Bolsonaro, Moro e o curioso fenômeno das convicções perdidas. Por Carlos Fernandes

Atualizado em 20 de fevereiro de 2019 às 20:28
Jair Bolsonaro e Sérgio Moro. Foto: SERGIO LIMA / AFP

Foi com o inevitável estardalhaço que o presidente Jair Bolsonaro se desencastelou de seus aposentos para ir ao Congresso Nacional entregar pessoalmente a sua proposta para a tão alardeada reforma da previdência.

Cercado pelo supra suma da nova/velha elite da política nacional, a foto oficial que marcou o momento do repasse do documento das mãos do chefe do executivo nacional para o presidente da Câmara dos Deputados, refletiu a histórica tragédia de um país subequatoriano cujos destinos teimam em ser reiteradamente definidos por gente que jamais compreendeu os dramas e sofrimentos de sua população real.

Com um projeto ainda pior do que o apresentado pelo seu antecessor ilegítimo, Michel Temer, Bolsonaro impôs a sua marca indelével de machismo e sadismo no tema punindo especialmente mulheres e idosos.

O fato de Alexandre Frota encontrar-se ao fundo da imagem com a sua conhecida expressão de garoto pornô na iminência de cometer algum ato de violência sexual deu o ar simbólico e subliminar da coisa.

Quando de suas esperadas palavras à nação, o homem que se aposentou aos 33 anos apelou para o velho, cínico e esgarçado chamamento ao patriotismo dos brasileiros, exigindo que o povo, por mais uma vez, compreendesse e contribuísse com mais uma parcela de suor e sacrifício.

Mas o curioso mesmo na sua fala é quando admitiu ter errado no passado ao votar contra as mudanças nas regras da aposentadoria.

Apenas para lembrarmos, faz muito pouco tempo que o mesmo Jair Bolsonaro era um ferrenho crítico da reforma da previdência chegando a afirmar inúmeras vezes que obrigar o trabalhador a se aposentar aos 65 anos era “um crime”, “uma falta de humanidade”.

É evidente que por esses dias o já velho Bolsonaro não passava de apenas mais um demagogo a entulhar o baixo clero da Câmara em busca de holofotes e algum respaldo popular.

Agora uma vez presidente, já não pode se esconder em discursos humanistas que nada conduzem com a sua história uma vez que se vê obrigado a tomar posição clara e definitiva na eterna dicotomia entre patrões e proletários.

A opção, obviamente, se dá em favor dos patrões, como, verdade seja dita, sempre se deu.

O fato é que esse tipo de discurso demagógico não é em absoluto qualquer novidade na política brasileira e é utilizado à exaustão até por quem jurava a bem pouco tempo atrás não possuir qualquer interesse por entrar nessa seara.

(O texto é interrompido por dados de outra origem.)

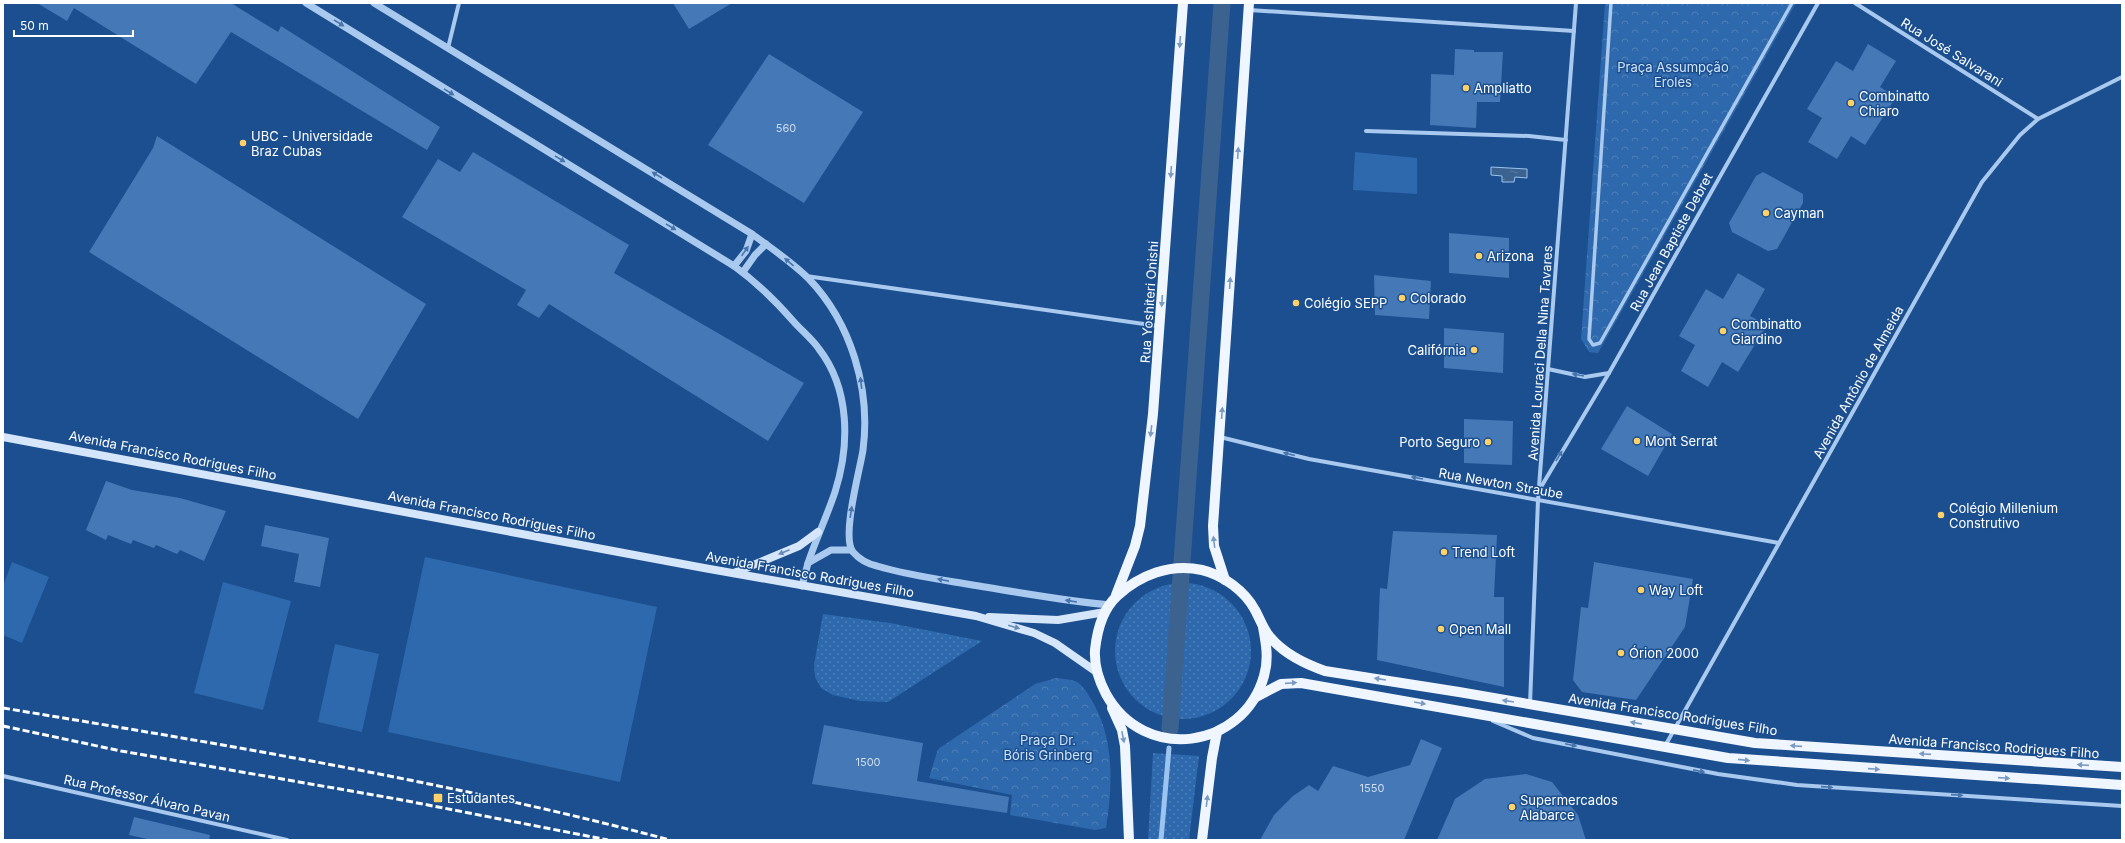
<svg xmlns="http://www.w3.org/2000/svg" width="2125" height="843" font-family="Inter,sans-serif">
<style>
.grass{fill:url(#grass-dots)}
.park{fill:url(#park-crowns)}
.pitch{fill:#2e69ad}
.water{fill:url(#water-ripples);stroke:#9cc4f0}
.lines{fill:none;stroke-linecap:round;stroke-linejoin:round}
.stream{stroke:#9cc4f0;stroke-width:5}
.canal{stroke:#3c6290;stroke-width:17}
.building{fill:#4478b7}
.pedestrian{stroke:#a9c9ee;stroke-width:3.5}
.minor{stroke:#a9c9ee;stroke-width:4}
.tertiary{stroke:#a9c9ee;stroke-width:7}
.secondary{stroke:#d6e6fa;stroke-width:8}
.primary{stroke:#f0f6ff;stroke-width:10}
.rail{stroke:#fff;stroke-width:3;stroke-dasharray:7 3;stroke-linecap:butt}
.oneway{fill:#4674ac}
.oneway2{fill:#7b9ac1}
.oneway3{fill:#668bba}
.poi-dot{fill:#ffd166;stroke:#1b4f8f;stroke-width:1.5}
.labels{text-anchor:middle;dominant-baseline:central;stroke-width:3;stroke-linejoin:round;paint-order:stroke}
.number-label{font-size:11px;fill:#d0dded}
.street-label{font-size:13px;fill:#fff;stroke:#1b4f8f}
.park-label{font-size:13px;fill:#cfe3fa;stroke:#1b4f8f}
.poi-label{font-size:13px;fill:#fff;stroke:#1b4f8f;text-anchor:start}
</style>
<defs>
<pattern id="grass-dots" width="8" height="8" patternUnits="userSpaceOnUse"><rect width="8" height="8" fill="#2e69ad"/><path d="M2 2h.1M6 6h.1" fill="none" stroke="#4d80b9" stroke-width="1.8" stroke-linecap="round"/></pattern>
<pattern id="park-crowns" width="20" height="18" patternUnits="userSpaceOnUse"><rect width="20" height="18" fill="#2e69ad"/><path d="M2 6a3 3 0 1 1 6 0M12 15a3 3 0 1 1 6 0" fill="none" stroke="#4d80b9"/></pattern>
<pattern id="water-ripples" width="26" height="14" patternUnits="userSpaceOnUse"><rect width="26" height="14" fill="#3c6290"/><path d="M2 4q2-2 4 0t4 0M15 11q2-2 4 0t4 0" fill="none" stroke="#597aa1"/></pattern>
</defs>
<rect width="100%" height="100%" fill="#1b4f8f"/>
<g class="grass">
<circle cx="1183" cy="651" r="68"/>
<path d="M823,614l67,9 92,18 -94,61 -28,-1 -27,-6 -12,-7 -6,-11 -1,-12z"/>
<path d="M1153,753l46,3 -10,84h-41z"/>
</g>
<g class="park">
<path d="M1605,3h191l-198,350 -9,-1 -8,-13z"/>
<path d="M1056,678c6,1 13,1 19,3 6,2 11,10 14,15 26,39 24,88 17,132l-11,2 -85,-15 2,-20 -83,-17 9,-29 97,-65z"/>
</g>
<g class="pitch">
<path d="M1355,152l62,6v36l-64,-4z"/>
<path d="M425,557l232,50 -37,175 -232,-50z"/>
<path d="M12,562l37,15 -27,66 -19,-8v-49z"/>
<path d="M223,582l68,19 -28,109 -69,-17z"/>
<path d="M335,644l44,10 -17,78 -44,-10z"/>
</g>
<path class="water" d="M1491,167l36,2v9l-12,-1 -1,5h-12v-6l-11,-1z"/>
<g class="lines">
<path class="stream" d="M1161,840l8,-92"/>
<path class="canal" d="M1170,729l52,-726"/>
</g>
<g class="building">
<path d="M37,3h194l47,29 3,-6 159,101 -13,23 -196,-118 -35,52 -122,-76 -7,13z"/>
<path d="M673,3h59l-43,26z"/>
<path d="M1868,44l28,17 -16,26 16,10 -31,48 -14,-9 -14,23 -29,-17 14,-24 -15,-9 29,-48 17,10z"/>
<path d="M1455,49l19,1v2h29l-3,50h-23l-1,26 -46,-3 1,-51 23,1z"/>
<path d="M769,54l94,58 -59,91 -96,-58z"/>
<path d="M157,136l269,168 -68,115 -269,-167 64,-104z"/>
<path d="M473,152l156,93 -15,28 190,110 -36,58 -219,-137 -10,14 -22,-13 9,-15 -124,-73 36,-58 22,13z"/>
<path d="M1763,172l40,22v9l-26,46 -9,2 -36,-19 -3,-9 27,-47z"/>
<path d="M1449,233l60,5v40l-60,-5z"/>
<path d="M1738,273l27,16 -15,27 17,9 -29,47 -16,-10 -14,25 -27,-16 14,-26 -16,-9 27,-47 17,10z"/>
<path d="M1374,275l57,6 -2,38 -54,-4z"/>
<path d="M1444,328l60,5 -1,40 -59,-5z"/>
<path d="M1627,406l45,28 -24,42 -47,-27z"/>
<path d="M1464,419l49,2 -1,44 -48,-2z"/>
<path d="M106,481l26,9 48,8 46,13 -22,50 -24,-11 -3,4 -21,-9 -2,3 -21,-8 -2,4 -23,-9 -2,5 -20,-10z"/>
<path d="M265,525l64,13 -9,49 -26,-5 5,-28 -38,-8z"/>
<path d="M1393,531l104,4 -3,62h10v90l-127,-27 3,-72 7,1z"/>
<path d="M1594,562l99,17 -8,48 -49,73 -54,-8 -9,-12 8,-73 7,1z"/>
<path d="M824,725l99,18 -6,38 92,16 -2,16 -195,-29z"/>
<path d="M1421,739l21,9 -38,92h-144l14,-25 19,-19 16,-11 9,6 15,-25 35,11 42,-12z"/>
<path d="M1526,774l26,8 26,33 8,25h-149l18,-41 30,-20z"/>
<path d="M134,817l76,18 -1,5h-57l-23,-5z"/>
</g>
<g class="lines">
<path class="pedestrian" d="M1611,3l-22,336 4,6 7,-2 192,-340"/>
<g class="minor">
<path d="M1855,3l183,116"/>
<path d="M1249,10l325,21"/>
<path d="M448,48l11,-45"/>
<path d="M1366,131l163,5 37,4"/>
<path d="M806,276l352,50"/>
<path d="M1548,369l37,8 24,-4"/>
<path d="M1220,437l89,22 470,84"/>
<path d="M1541,487l68,-114 209,-370"/>
<path d="M1530,704l8,-204 38,-497"/>
<path d="M1493,721l40,17 185,36 79,11 325,21"/>
<path d="M1665,746l317,-564 38,-47 18,-16 84,-42"/>
<path d="M3,776l284,64"/>
</g>
<g class="tertiary">
<path d="M306,3l428,263c22,16 42,35 60,56 8,9 18,17 25,27 31,40 31,96 16,143 -8,24 -19,47 -27,71"/>
<path d="M374,3l378,231c19,14 40,28 57,45 42,44 62,110 54,171 -3,20 -22,87 -10,102 6,7 15,12 24,14 33,10 68,14 102,20 43,7 87,15 131,19"/>
<path d="M734,266l12,-15 6,-17"/>
<path d="M743,272l12,-17 11,-11"/>
<path d="M802,586l6,-23 23,-13h20"/>
</g>
<g class="secondary">
<path d="M3,437l701,131 272,48 58,17 21,10 43,30"/>
<path d="M734,573l65,-27 19,-14"/>
<path d="M989,617l69,3 47,-8"/>
</g>
<g class="primary">
<path d="M1225,580l-11,-34 -1,-20 36,-523"/>
<path d="M1116,595l19,-49 5,-20 13,-112 30,-411"/>
<path d="M1263,627c3,16 6,32 1,49 -21,74 -120,87 -158,18 -7,-13 -12,-28 -11,-44 2,-19 7,-40 22,-54 23,-21 53,-33 85,-26 21,5 43,21 53,40 5,9 8,19 15,27 14,17 35,27 55,34l134,21 296,51 367,24"/>
<path d="M1256,697l25,-13 20,-1 427,75 394,27"/>
<path d="M1112,708l10,22 3,16 4,94"/>
<path d="M1202,840l10,-82 5,-26"/>
</g>
<g class="rail">
<path d="M3,708c224,37 448,74 667,132"/>
<path d="M3,726l118,25 276,48 211,41"/>
</g>
</g>
<defs><path id="oneway-solid" d="M-6-.8H1V-3.2L6.5 0L1 3.2V.8H-6Z"/></defs>
<g class="oneway">
<use href="#oneway-solid" transform="translate(339 23) rotate(32)"/>
<use href="#oneway-solid" transform="translate(449 92) rotate(32)"/>
<use href="#oneway-solid" transform="translate(560 159) rotate(31)"/>
<use href="#oneway-solid" transform="translate(657 175) rotate(-149)"/>
<use href="#oneway-solid" transform="translate(671 227) rotate(31)"/>
<use href="#oneway-solid" transform="translate(745 251) rotate(-55)"/>
<use href="#oneway-solid" transform="translate(789 262) rotate(-140)"/>
<use href="#oneway-solid" transform="translate(1578 375) rotate(-170)"/>
<use href="#oneway-solid" transform="translate(861 383) rotate(-97)"/>
<use href="#oneway-solid" transform="translate(1289 454) rotate(-166)"/>
<use href="#oneway-solid" transform="translate(1559 456) rotate(-59)"/>
<use href="#oneway-solid" transform="translate(1417 478) rotate(-170)"/>
<use href="#oneway-solid" transform="translate(851 512) rotate(-81)"/>
<use href="#oneway-solid" transform="translate(943 580) rotate(-169)"/>
<use href="#oneway-solid" transform="translate(1071 601) rotate(-171)"/>
<use href="#oneway-solid" transform="translate(1571 745) rotate(12)"/>
<use href="#oneway-solid" transform="translate(1699 771) rotate(11)"/>
<use href="#oneway-solid" transform="translate(1827 787) rotate(4)"/>
<use href="#oneway-solid" transform="translate(1957 795) rotate(4)"/>
</g>
<g class="oneway2">
<use href="#oneway-solid" transform="translate(1180 42) rotate(94)"/>
<use href="#oneway-solid" transform="translate(1238 153) rotate(-86)"/>
<use href="#oneway-solid" transform="translate(1171 172) rotate(94)"/>
<use href="#oneway-solid" transform="translate(1230 283) rotate(-86)"/>
<use href="#oneway-solid" transform="translate(1162 301) rotate(94)"/>
<use href="#oneway-solid" transform="translate(1222 413) rotate(-86)"/>
<use href="#oneway-solid" transform="translate(1151 431) rotate(97)"/>
<use href="#oneway-solid" transform="translate(1214 542) rotate(-97)"/>
<use href="#oneway-solid" transform="translate(1380 679) rotate(-171)"/>
<use href="#oneway-solid" transform="translate(1291 683) rotate(-4)"/>
<use href="#oneway-solid" transform="translate(1508 701) rotate(-171)"/>
<use href="#oneway-solid" transform="translate(1420 703) rotate(10)"/>
<use href="#oneway-solid" transform="translate(1636 723) rotate(-170)"/>
<use href="#oneway-solid" transform="translate(1123 737) rotate(79)"/>
<use href="#oneway-solid" transform="translate(1796 746) rotate(-176)"/>
<use href="#oneway-solid" transform="translate(1925 754) rotate(-176)"/>
<use href="#oneway-solid" transform="translate(1744 760) rotate(6)"/>
<use href="#oneway-solid" transform="translate(2083 765) rotate(-176)"/>
<use href="#oneway-solid" transform="translate(1874 769) rotate(4)"/>
<use href="#oneway-solid" transform="translate(2004 778) rotate(4)"/>
<use href="#oneway-solid" transform="translate(1207 801) rotate(-83)"/>
</g>
<g class="oneway3">
<use href="#oneway-solid" transform="translate(784 552) rotate(157)"/>
<use href="#oneway-solid" transform="translate(1014 627) rotate(16)"/>
</g>
<g class="poi-dot">
<circle cx="1466" cy="88" r="4"/>
<circle cx="1851" cy="103" r="4"/>
<circle cx="243" cy="143" r="4"/>
<circle cx="1766" cy="213" r="4"/>
<circle cx="1479" cy="256" r="4"/>
<circle cx="1402" cy="298" r="4"/>
<circle cx="1296" cy="303" r="4"/>
<circle cx="1723" cy="331" r="4"/>
<circle cx="1474" cy="350" r="4"/>
<circle cx="1637" cy="441" r="4"/>
<circle cx="1488" cy="442" r="4"/>
<circle cx="1941" cy="515" r="4"/>
<circle cx="1444" cy="552" r="4"/>
<circle cx="1641" cy="590" r="4"/>
<circle cx="1441" cy="629" r="4"/>
<circle cx="1621" cy="653" r="4"/>
<rect x="433" y="793" width="10" height="10" rx="2"/>
<circle cx="1512" cy="807" r="4"/>
</g>
<g class="labels">
<g class="number-label">
<text x="786" y="128">560</text>
<text x="868" y="762">1500</text>
<text x="1372" y="788">1550</text>
</g>
<g class="street-label">
<text transform="translate(1952 52) rotate(32)">Rua José Salvarani</text>
<text transform="translate(1671 242) rotate(-61)">Rua Jean Baptiste Debret</text>
<text transform="translate(1149 302) rotate(-86)">Rua Yoshiteri Onishi</text>
<text transform="translate(1540 353) rotate(-86)">Avenida Louraci Della Nina Tavares</text>
<text transform="translate(1858 382) rotate(-61)">Avenida Antônio de Almeida</text>
<text transform="translate(173 455) rotate(11)">Avenida Francisco Rodrigues Filho</text>
<text transform="translate(1501 483) rotate(10)">Rua Newton Straube</text>
<text transform="translate(492 515) rotate(11)">Avenida Francisco Rodrigues Filho</text>
<text transform="translate(810 574) rotate(10)">Avenida Francisco Rodrigues Filho</text>
<text transform="translate(1673 714) rotate(9)">Avenida Francisco Rodrigues Filho</text>
<text transform="translate(1994 746) rotate(4)">Avenida Francisco Rodrigues Filho</text>
<text transform="translate(147 798) rotate(13)">Rua Professor Álvaro Pavan</text>
</g>
<g class="park-label">
<text x="1673" y="67">Praça Assumpção<tspan x="1673" dy="15">Eroles</tspan></text>
<text x="1048" y="740">Praça Dr.<tspan x="1048" dy="15">Bóris Grinberg</tspan></text>
</g>
<g class="poi-label">
<text x="1474" y="88">Ampliatto</text>
<text x="1859" y="96">Combinatto<tspan x="1859" dy="15">Chiaro</tspan></text>
<text x="251" y="136">UBC - Universidade<tspan x="251" dy="15">Braz Cubas</tspan></text>
<text x="1774" y="213">Cayman</text>
<text x="1487" y="256">Arizona</text>
<text x="1410" y="298">Colorado</text>
<text x="1304" y="303">Colégio SEPP</text>
<text x="1731" y="324">Combinatto<tspan x="1731" dy="15">Giardino</tspan></text>
<text x="1466" y="350" text-anchor="end">Califórnia</text>
<text x="1645" y="441">Mont Serrat</text>
<text x="1480" y="442" text-anchor="end">Porto Seguro</text>
<text x="1949" y="508">Colégio Millenium<tspan x="1949" dy="15">Construtivo</tspan></text>
<text x="1452" y="552">Trend Loft</text>
<text x="1649" y="590">Way Loft</text>
<text x="1449" y="629">Open Mall</text>
<text x="1629" y="653">Órion 2000</text>
<text x="447" y="798">Estudantes</text>
<text x="1520" y="800">Supermercados<tspan x="1520" dy="15">Alabarce</tspan></text>
</g>
</g>
<rect width="2125" height="843" fill="none" stroke="#ffffff" stroke-width="8"/>
<path d="M14 30v6h119v-6" fill="none" stroke="#ffffff" stroke-width="2"/>
<text x="20" y="30" font-size="12" fill="#ffffff" stroke="#1b4f8f" stroke-width="3" paint-order="stroke">50 m</text>
</svg>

Vejamos o didático caso do ex-juiz Sérgio Moro.

O cidadão que se arvorava na luta paladina contra a corrupção e que se apavonava nos quatro cantos do mundo afirmando ser o Caixa 2 um crime ainda pior do que a própria corrupção, hoje sussurra quase miando que o mesmo Caixa 2 é um crime menor e que não merece qualquer urgência no seu combate.

Não é que, a exemplo de seu chefe, tenha mudado repentinamente de opinião. O fato é que a verdadeira face de um homem é mostrada quando frio e definitivamente confrontado a defender seus reais valores ou, como é o caso, a sua falta.

Da mesma forma que Bolsonaro jamais se preocupou com os idosos pobres e normalmente abandonados pelo Estado desse país, Moro em momento algum quis combater a corrupção endêmica dessa nação.

Ambos, descaradamente, sempre moldaram seus discursos à medida exata de suas necessidades.

Agora, quando realmente são postos a provar as convicções que diziam sustentar, é que resta cristalino que tudo jamais passou de meras aparências a encobrir realidades bem menos democráticas e republicanas.

Como se vê, Jair Bolsonaro e Sérgio Moro provam, por eles próprios, que nenhum país estará a salvo de seus supostos e autoproclamados salvadores.